Nash Equilibrium Constrained Auto-bidding With Bi-level Reinforcement Learning
Zhiyu Mou, Miao Xu, Rongquan Bai, Zhuoran Yang, Chuan Yu, Jian Xu, Bo Zheng
TL;DR
This work reframes auto-bidding as Nash Equilibrium Constrained Bidding (NCB), aiming to maximize social welfare under the $\epsilon$-Nash Equilibrium constraint. It introduces a Bi-level Policy Gradient (BPG) framework that uses a primal-dual approach and a penalized single-level reformulation with a unified optimizer, enabling gradients that do not scale with the number of advertisers. The authors provide theoretical guarantees and demonstrate strong empirical performance in simulations and a real-world TaoBao deployment, showing improved social welfare (GMV) and constraint compliance.
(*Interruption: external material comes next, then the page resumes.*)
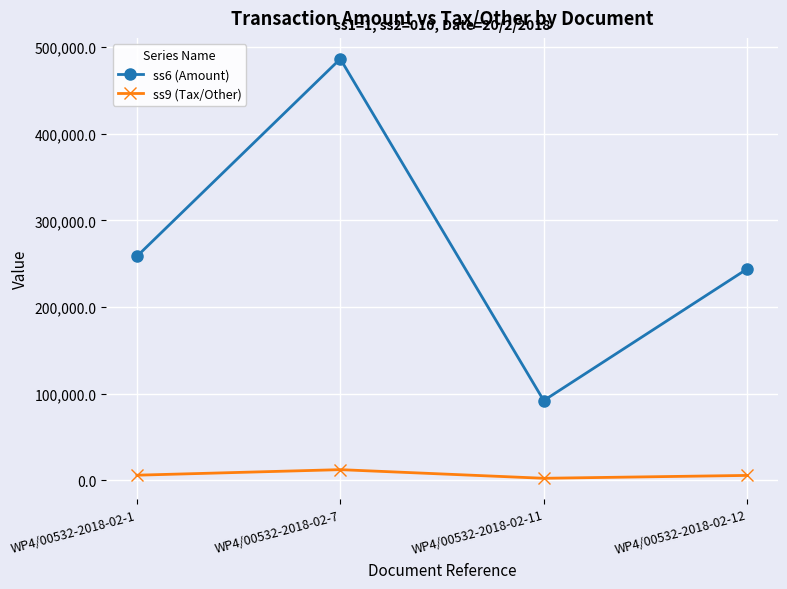

Rank the series by their maximum value, from lowest to highest.

ss9 (Tax/Other), ss6 (Amount)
Overall, the method advances platform-level optimization in multi-agent auto-bidding and offers scalable, provable mechanisms for NE selection in large-scale online advertising ecosystems.
Abstract
Many online advertising platforms provide advertisers with auto-bidding services to enhance their advertising performance. However, most existing auto-bidding algorithms fail to accurately capture the auto-bidding problem formulation that the platform truly faces, let alone solve it. Actually, we argue that the platform should try to help optimize each advertiser's performance to the greatest extent -- which makes $ε$-Nash Equilibrium ($ε$-NE) a necessary solution concept -- while maximizing the social welfare of all the advertisers for the platform's long-term value. Based on this, we introduce the \emph{Nash-Equilibrium Constrained Bidding} (NCB), a new formulation of the auto-bidding problem from the platform's perspective. Specifically, it aims to maximize the social welfare of all advertisers under the $ε$-NE constraint. However, the NCB problem presents significant challenges due to its constrained bi-level structure and the typically large number of advertisers involved. To address these challenges, we propose a \emph{Bi-level Policy Gradient} (BPG) framework with theoretical guarantees. Notably, its computational complexity is independent of the number of advertisers, and the associated gradients are straightforward to compute. Extensive simulated and real-world experiments validate the effectiveness of the BPG framework.